In the Fall of 2007, a close friend, Nancy Cook, and I wrote a piece for the New York State Middle School Association’s Journal, In Transition. The article, titled “Notice, Think, and Wonder: New Pathways to Engage Critical Thinking” asked the reader to consider using a discussion rubric that Nancy developed to increase the rigor of questions and answers around text. The link is to the entire journal, but the article and embedded rubric starts on page 15.
I still share the Notice, Think, and Wonder rubric that’s in the article while engaging in professional development with teachers.
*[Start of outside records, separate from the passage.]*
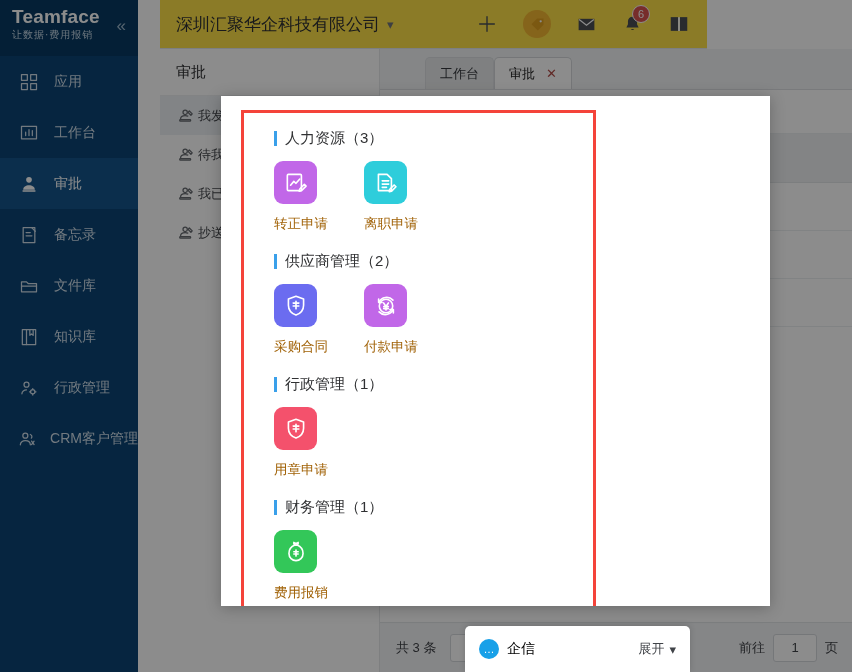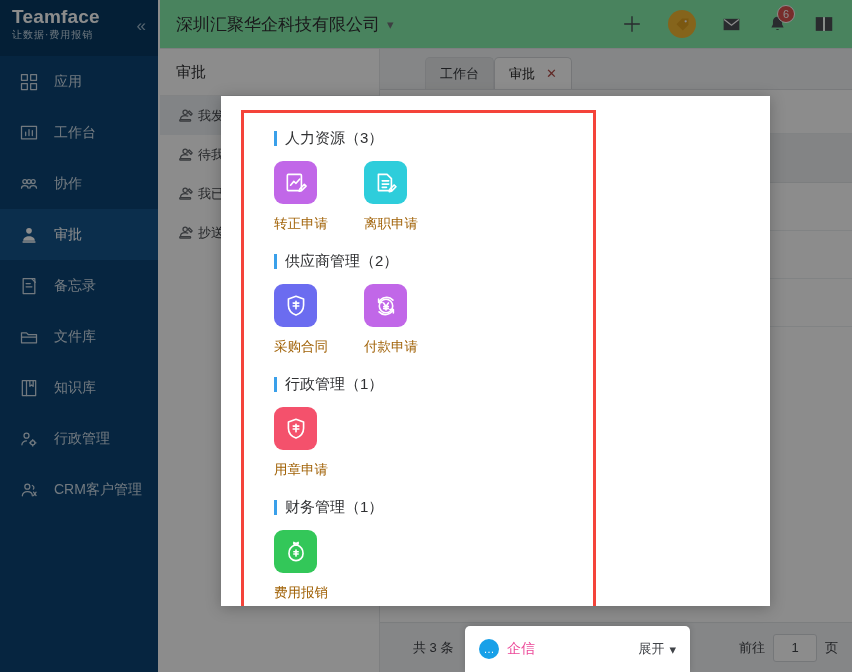--- a/index.html
+++ b/index.html
@@ -22,7 +22,7 @@
   
   #sidebar {
     position: absolute; left: 0; top: 0;
-    width: 158px; height: 672px;
+    width: 138px; height: 672px;
     background: #0b4475;
     z-index: 5;
   }

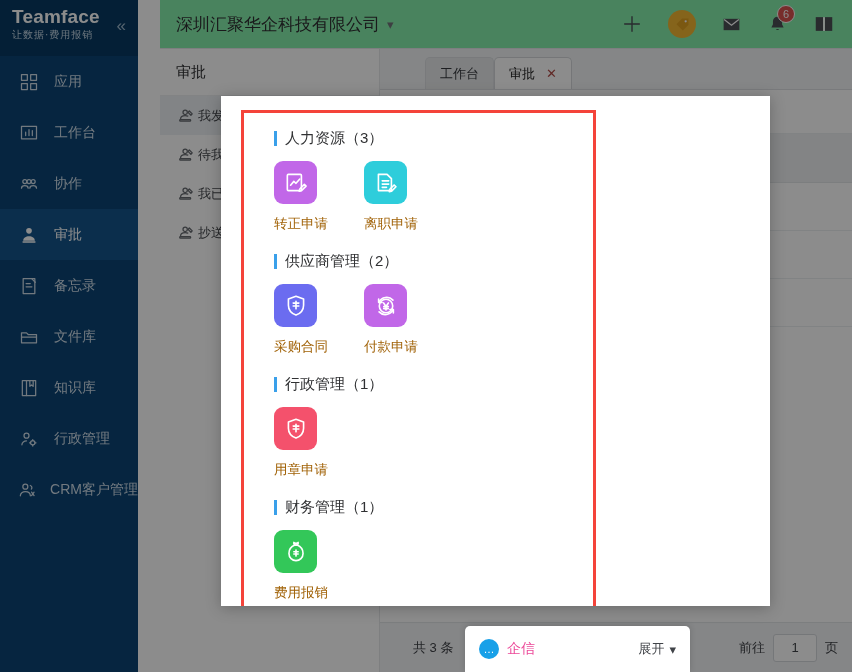--- a/index.html
+++ b/index.html
@@ -58,8 +58,8 @@
 
   
   #header {
-    position: absolute; left: 160px; top: 0; width: 692px; height: 49px;
-    background: #86efac; border-bottom: 1px solid #e4e7ea;
+    position: absolute; left: 160px; top: 0; width: 547px; height: 49px;
+    background: #fde047; border-bottom: 1px solid #e4e7ea;
     display: flex; align-items: center; z-index: 4;
   }
   #org {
It’s become particularly useful in this age of Common Core standards and increased rigor in instructional activities, particularly around the close reading of text.
I’ve been teaching different versions of “Close Reading” to teachers, evolving over time as I strengthen my relationship with Common Core Reading for Literacy/Informational Text Standard 1: “Read closely to determine what the text says explicitly and make inferences from it.” What started out as teaching teachers to write text dependent questions evolved into setting strong purposes for reading, understanding text complexity, relating the close reading to personal experiences and world events, and now, coming full circle back to Notice, Think, and Wonder.
The impetus for this blog post began with another blog post around Close Reading, written by Kate Roberts and Maggie Beattie Roberts, authors of the popular blog, indent. You can read their blog post, The Five Corners of the Text, by clicking this sentence. In the post, they stress the importance of engagement and inviting students’ experiences into the way they think critically about the words they read. What they wrote invited a warmth back into this instructional strategy that was missing from my initial interpretation of the standard.
As I read their blog post and reflected on my current and previous work, it dawned on me that a merger of ideas and an additional instructional strategy around close reading was in order. Hence, I’m revisiting “Notice, Think, and Wonder.” The original Notice, Think, and Wonder strategy asked students to collect details around what they notice in text; what jumped off the page at them. It asks students to think about those details and make connections. Finally, it asks them to wonder about the “what if’s,” the “what next’s,” or the potential additional meaning-making that comes from deep engagement with text.
To use Notice, Think, and Wonder in a way that reflects the close reading of text, one simply needs to tweak the intentions of these areas of interaction. In this upgrade, students should be invited to do the following:
Notice:
- What are some of the big ideas in the text that’s being read?
- What are some of the main points that an author wants the reader to know as a result of reading this?
- What’s the major message or point of reading what we are reading?
Think:
- Where in the text did we see support for what we noticed?
- What in our experiences, as related to what we read, make us think of connections to the big ideas?
- How do parts of the texts explicitly lead us to the major message?
Wonder:
- What might the evidence we found in the text, as related to what we noticed, mean?
- What potential conclusions can we draw from the evidence related to what we noticed?
- Is there evidence in the text or in our connections to the text to support anything we might potentially wonder?
I like believing that students would be engaged by deep conversation about text--particularly texts that they are interested in reading, not just texts that the teacher thinks they should read. I’m reminded of high school, when my teachers were adept at drawing me into a text by both relating to my personal experiences while guiding me through metacognitions that created mental velcro for me. Everything stuck, from the prologue to The Canterbury Tales to my empathy for Benji, a central character in Faulkner’s The Sound and the Fury. I want students to live inside texts the way that I was allowed to. I want them to have rich literary experiences that feed their souls for the rest of their lives but also teach them to be evaluative thinkers and questioners of the status quo.
I want students to read voluminously and develop a love of reading that goes beyond the cold and analytical “close reading” and explores what I guess I would call “Close Reading Plus.” Evidence plus experience equals Deep Learning, versus just evidence alone. If we look at the standard and the key words: “close reading,” “what the text says explicitly,” and “make inferences,” then we are doing all those things with this upgrade of Notice, Think, and Wonder. We are also inviting a deeper analysis, a raise in the rigor beyond the standard, which represents the zone to which we should aspire with our modern learners.
Contemporary Perspectives on Literacy, coming this Fall.
Mike on Twitter: @fisher1000
Addendum (10/3/13)
I thought about this a little more and decided to add some additional information to this blog post in terms of extending Notice, Think, and Wonder to writing about evidence and connections.
For one thing, the “Wonder” could include a question about claims, such as, “What claims can you make about what you read? or “What do you wonder about any bold statements that the author made in the text?”
The answers to those questions would be an excellent jumping off point for writing about claims and evidence, engaging both the Reading standards around Key Ideas and Details as well as the Instructional Shifts around Writing from Sources and Text-Dependent questions.